The cast is composed of some well-meaning but ultimately bad actors. Nobody is really capable of showing any emotion, not even terror. Every attempt at humor falls flat partially because of the casts lifeless delivery. Lead Brian Kolodzie, while handsome and toned, can’t do more than say the lines and shuffle through the scene. There’s a serious problem when Lloyd Kaufman shows more range in his brief cameo than the rest of the cast does for the 85 minute runtime.
Creep Van tries to be a gnarly little slasher but can’t overcome its complete lack of talent. The movie is deeply flawed in nearly every aspect of the production. Like every other rusted out 70′s van still floating around today, this thing’s a lemon.
The visuals are nothing special and the audio is not much better. The disc comes with two sound setup options if you want to optimize the experience.

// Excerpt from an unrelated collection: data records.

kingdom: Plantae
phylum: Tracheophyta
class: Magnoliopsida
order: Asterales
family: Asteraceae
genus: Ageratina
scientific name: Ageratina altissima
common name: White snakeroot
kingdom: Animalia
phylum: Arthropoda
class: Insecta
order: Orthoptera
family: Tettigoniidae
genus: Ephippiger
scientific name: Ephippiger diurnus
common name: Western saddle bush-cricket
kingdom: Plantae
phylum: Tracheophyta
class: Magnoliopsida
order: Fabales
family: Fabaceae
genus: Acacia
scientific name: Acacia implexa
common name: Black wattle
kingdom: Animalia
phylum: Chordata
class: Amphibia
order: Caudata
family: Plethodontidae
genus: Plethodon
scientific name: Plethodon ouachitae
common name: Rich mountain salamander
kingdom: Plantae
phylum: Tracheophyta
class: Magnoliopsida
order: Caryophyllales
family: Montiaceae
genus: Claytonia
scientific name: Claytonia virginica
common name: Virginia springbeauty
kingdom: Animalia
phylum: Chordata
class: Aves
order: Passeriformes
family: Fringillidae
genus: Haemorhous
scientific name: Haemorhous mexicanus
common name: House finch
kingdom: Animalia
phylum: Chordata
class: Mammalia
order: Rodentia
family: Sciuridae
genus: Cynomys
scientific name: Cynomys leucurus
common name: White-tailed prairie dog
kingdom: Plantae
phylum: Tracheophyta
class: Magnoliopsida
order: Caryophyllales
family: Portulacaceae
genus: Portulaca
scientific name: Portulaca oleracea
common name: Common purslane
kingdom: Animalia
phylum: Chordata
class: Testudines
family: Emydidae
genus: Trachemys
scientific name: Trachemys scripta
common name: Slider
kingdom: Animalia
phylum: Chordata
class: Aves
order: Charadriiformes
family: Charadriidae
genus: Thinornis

The DVD comes with an audio commentary track from co-writer/director Scott McKinlay and co-writer/producer Jim Bartoo. There’s a making of video that’s really more of an interview with McKinlay, who appears to be a passionate and driven filmmaker despite his movie. There’s a true making of segment that focuses purely on the scene where the titular van crashes through a home and kills a couple mid coitus. While not the best edited segment, this one actually shares some good insights into how to shoot such a scene. The interviews with the actors are pointless and short. There’s a deleted scene between Campbell and Amy that adds nothing to a movie that had nothing to begin with. The disc also includes the trailer and the investor trailer that was used to net funding.